Par Jean-François Vandeuren

La retenue et le bon goût sont des termes qui ne font visiblement pas parti du vocabulaire d’Albert Dupontel. Les productions de ce dernier sont cacophoniques et accumulent les effets de style tapageurs à un rythme effréné. Dupontel est conscient de ses actes, mais il continue d’assommer le spectateur de ses idées saugrenues, sadiques et un tantinet illogiques sans le moindre remord. La désinvolture et le je-m’en-foutisme parfaitement assumés de l’auteur sont pourtant exécutés dans les règles de l’art et alimentent une ligne de pensée bien précise à laquelle le réalisateur français reste toujours fidèle. Enfermés dehors possède ainsi tous les attributs du scénario classique auquel l’imaginaire tordu de Dupontel nous a habitués, même que ce troisième long-métrage ne présente aucun signe d’assagissement, au bonheur des uns et au grand malheur des autres. Le cinéaste poursuit donc sa route tout en demeurant beaucoup plus enclin à l’accélération qu’au freinage chaque fois qu’il semble sur le point de perdre la maîtrise de son nouveau bolide.

══════════

▶ **CONSIGNE A**: D'après l'extrait, pourquoi Enfermés dehors possède-t-il tous les attributs du scénario classique de Dupontel ? Répondez en une à trois phrases.
▶ **CONSIGNE B**: Selon l'extrait, quel long-métrage de Dupontel est Enfermés dehors ?

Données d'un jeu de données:
══════════

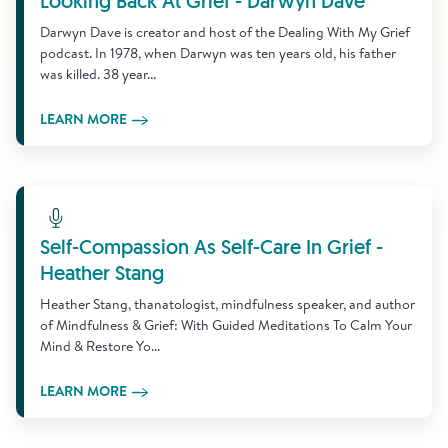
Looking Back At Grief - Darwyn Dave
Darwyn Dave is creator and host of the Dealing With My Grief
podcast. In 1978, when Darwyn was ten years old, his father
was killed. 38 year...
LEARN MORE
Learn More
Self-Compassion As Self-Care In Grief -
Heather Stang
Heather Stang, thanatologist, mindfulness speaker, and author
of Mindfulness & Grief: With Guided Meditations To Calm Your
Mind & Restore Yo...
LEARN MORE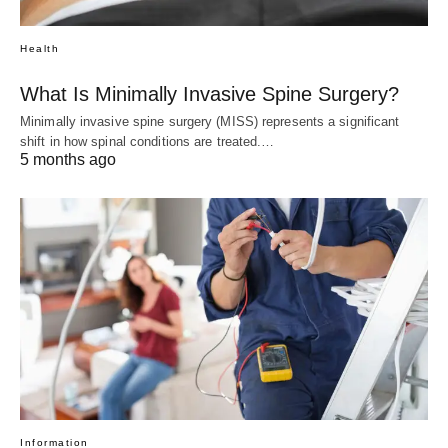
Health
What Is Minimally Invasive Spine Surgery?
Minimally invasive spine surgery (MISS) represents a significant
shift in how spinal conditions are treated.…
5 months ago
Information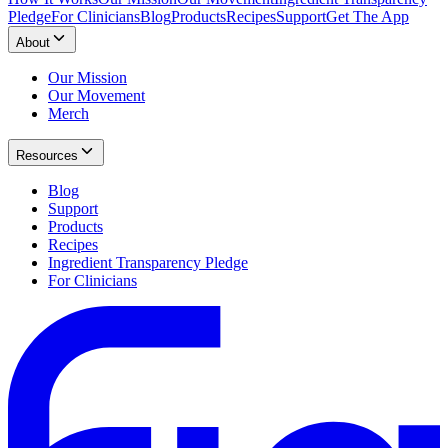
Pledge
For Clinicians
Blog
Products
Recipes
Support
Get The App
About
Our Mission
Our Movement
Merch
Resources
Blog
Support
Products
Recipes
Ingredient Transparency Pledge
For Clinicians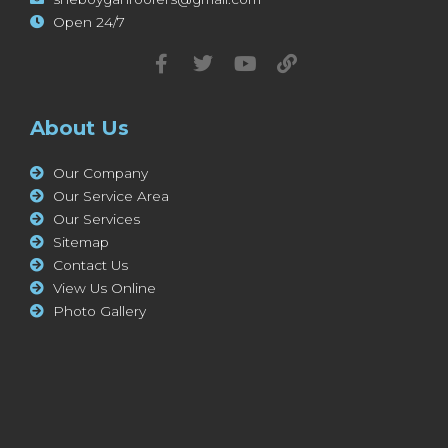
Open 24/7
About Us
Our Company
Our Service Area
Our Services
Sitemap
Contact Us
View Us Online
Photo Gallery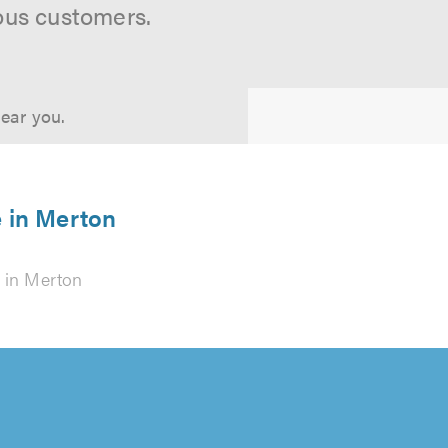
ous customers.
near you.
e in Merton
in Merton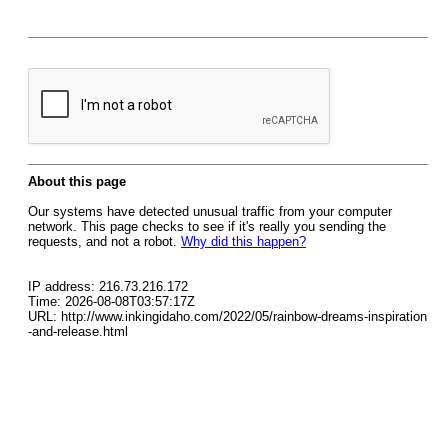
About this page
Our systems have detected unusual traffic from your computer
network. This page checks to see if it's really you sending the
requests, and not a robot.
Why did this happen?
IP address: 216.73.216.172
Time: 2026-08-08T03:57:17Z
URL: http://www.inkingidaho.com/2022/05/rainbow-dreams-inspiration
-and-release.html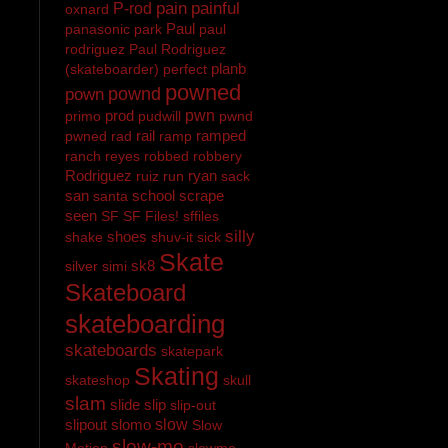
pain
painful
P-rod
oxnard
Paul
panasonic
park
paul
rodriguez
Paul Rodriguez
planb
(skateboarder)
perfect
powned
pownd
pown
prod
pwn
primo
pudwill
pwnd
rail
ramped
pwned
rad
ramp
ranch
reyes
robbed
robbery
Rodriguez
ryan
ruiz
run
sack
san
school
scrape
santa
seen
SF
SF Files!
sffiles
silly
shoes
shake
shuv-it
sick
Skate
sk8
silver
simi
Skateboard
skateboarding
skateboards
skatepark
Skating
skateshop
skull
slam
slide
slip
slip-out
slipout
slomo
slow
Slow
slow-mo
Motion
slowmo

══════════

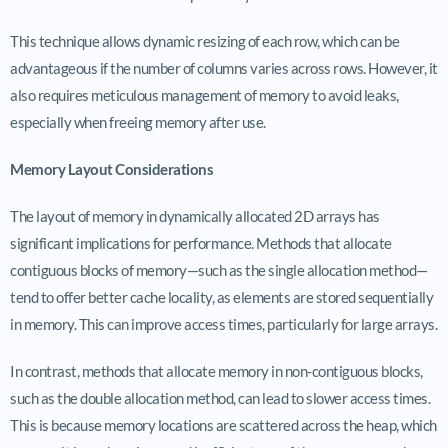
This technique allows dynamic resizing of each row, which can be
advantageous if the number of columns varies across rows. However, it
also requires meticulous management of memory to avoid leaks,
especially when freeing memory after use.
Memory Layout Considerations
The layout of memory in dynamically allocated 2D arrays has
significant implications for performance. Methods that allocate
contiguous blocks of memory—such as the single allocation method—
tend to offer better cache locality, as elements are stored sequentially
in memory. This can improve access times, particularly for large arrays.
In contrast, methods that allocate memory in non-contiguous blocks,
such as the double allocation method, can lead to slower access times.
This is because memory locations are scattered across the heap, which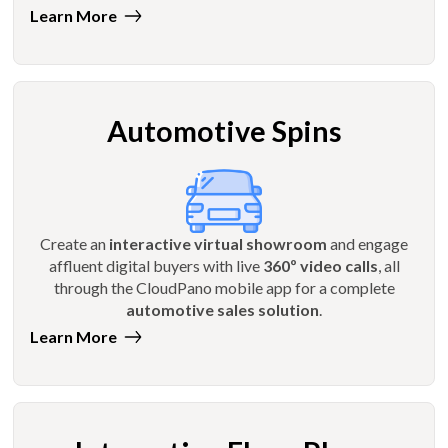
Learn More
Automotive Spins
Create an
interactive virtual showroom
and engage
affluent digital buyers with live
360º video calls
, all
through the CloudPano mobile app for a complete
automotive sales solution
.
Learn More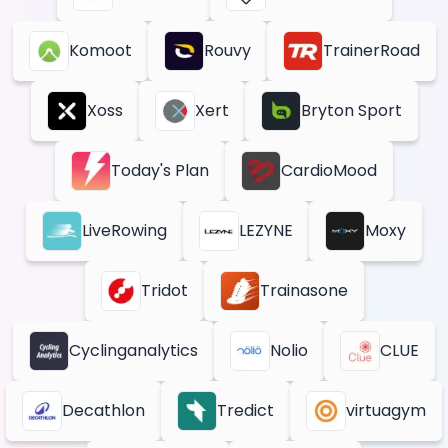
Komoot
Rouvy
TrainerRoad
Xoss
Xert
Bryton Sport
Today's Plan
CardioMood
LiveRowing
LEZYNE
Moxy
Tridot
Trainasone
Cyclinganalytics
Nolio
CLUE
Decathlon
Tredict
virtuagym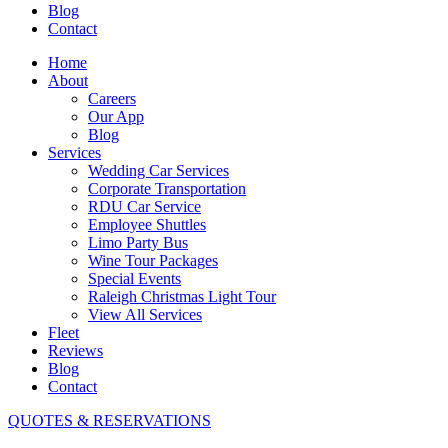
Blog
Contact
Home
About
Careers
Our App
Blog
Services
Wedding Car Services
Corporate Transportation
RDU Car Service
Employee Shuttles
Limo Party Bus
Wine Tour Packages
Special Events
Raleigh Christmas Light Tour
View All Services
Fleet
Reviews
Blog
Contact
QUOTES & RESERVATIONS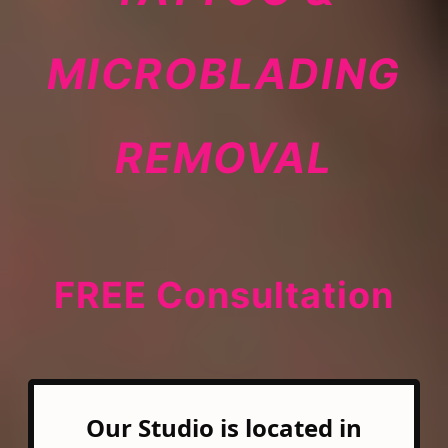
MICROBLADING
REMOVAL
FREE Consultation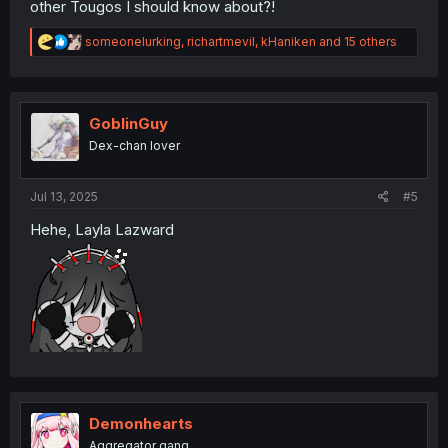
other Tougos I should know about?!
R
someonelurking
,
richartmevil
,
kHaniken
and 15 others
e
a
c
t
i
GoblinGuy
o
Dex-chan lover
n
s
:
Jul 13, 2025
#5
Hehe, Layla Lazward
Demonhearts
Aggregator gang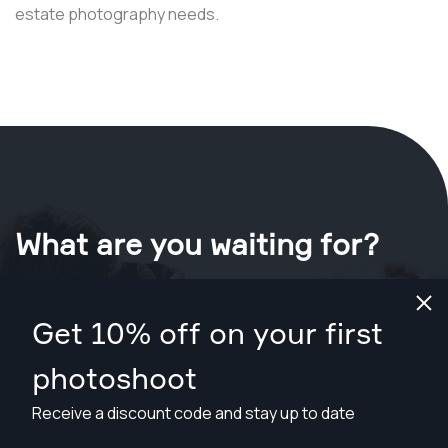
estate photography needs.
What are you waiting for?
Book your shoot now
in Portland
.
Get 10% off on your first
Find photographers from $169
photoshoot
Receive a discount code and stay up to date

══════════

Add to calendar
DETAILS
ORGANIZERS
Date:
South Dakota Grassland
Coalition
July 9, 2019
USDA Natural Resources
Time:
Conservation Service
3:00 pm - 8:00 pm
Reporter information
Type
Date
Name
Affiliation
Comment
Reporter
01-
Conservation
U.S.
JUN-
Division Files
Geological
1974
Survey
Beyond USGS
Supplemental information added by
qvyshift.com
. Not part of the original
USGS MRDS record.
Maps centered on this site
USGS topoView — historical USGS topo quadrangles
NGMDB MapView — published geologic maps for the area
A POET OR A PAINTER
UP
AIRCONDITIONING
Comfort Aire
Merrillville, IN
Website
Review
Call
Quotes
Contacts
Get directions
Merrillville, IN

══════════

▶ **RÉPONSE A**: Dupontel reste toujours fidèle à une ligne de pensée bien précise, que nourrissent sa désinvolture et son je-m'en-foutisme assumés. Ce troisième long-métrage ne montre donc aucun signe d'assagissement.

▶ **RÉPONSE B**: C'est son troisième long-métrage.